▸ PROBLEM TO WORK ON: Scan the material that follows. Copy every line containing the word "shoulder".

▸ SUPPLIED MATERIAL:
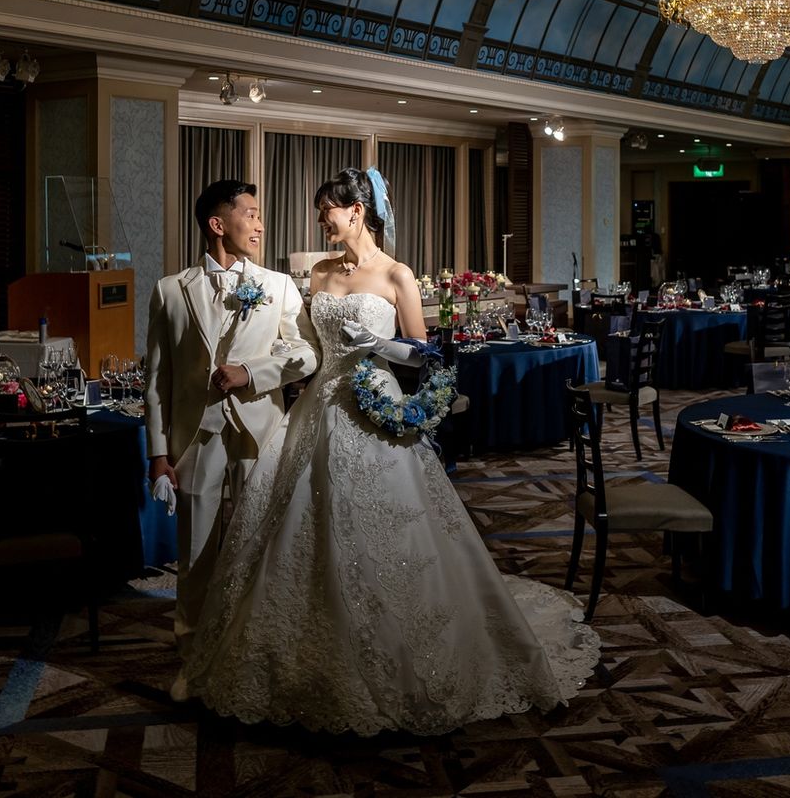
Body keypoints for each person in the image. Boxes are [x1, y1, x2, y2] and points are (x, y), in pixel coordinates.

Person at [179, 167, 599, 735]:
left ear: (357, 211)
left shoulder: (397, 275)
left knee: (388, 527)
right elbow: (307, 349)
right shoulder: (320, 274)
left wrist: (379, 344)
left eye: (326, 209)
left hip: (375, 406)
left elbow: (423, 353)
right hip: (318, 408)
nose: (320, 219)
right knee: (299, 522)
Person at [144, 179, 319, 690]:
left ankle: (254, 656)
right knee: (195, 556)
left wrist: (253, 372)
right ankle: (193, 661)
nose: (260, 225)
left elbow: (307, 353)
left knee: (258, 548)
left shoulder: (279, 286)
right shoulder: (171, 290)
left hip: (259, 433)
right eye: (251, 214)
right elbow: (157, 380)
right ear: (218, 224)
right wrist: (158, 454)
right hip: (194, 438)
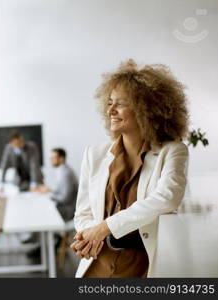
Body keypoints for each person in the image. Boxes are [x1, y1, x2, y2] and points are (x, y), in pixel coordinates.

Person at [70, 59, 189, 278]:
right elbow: (83, 212)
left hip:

▸ COMPLETED EXERCISE:
left shoulder: (397, 275)
right shoulder: (320, 274)
left shoulder: (279, 286)
right shoulder: (171, 290)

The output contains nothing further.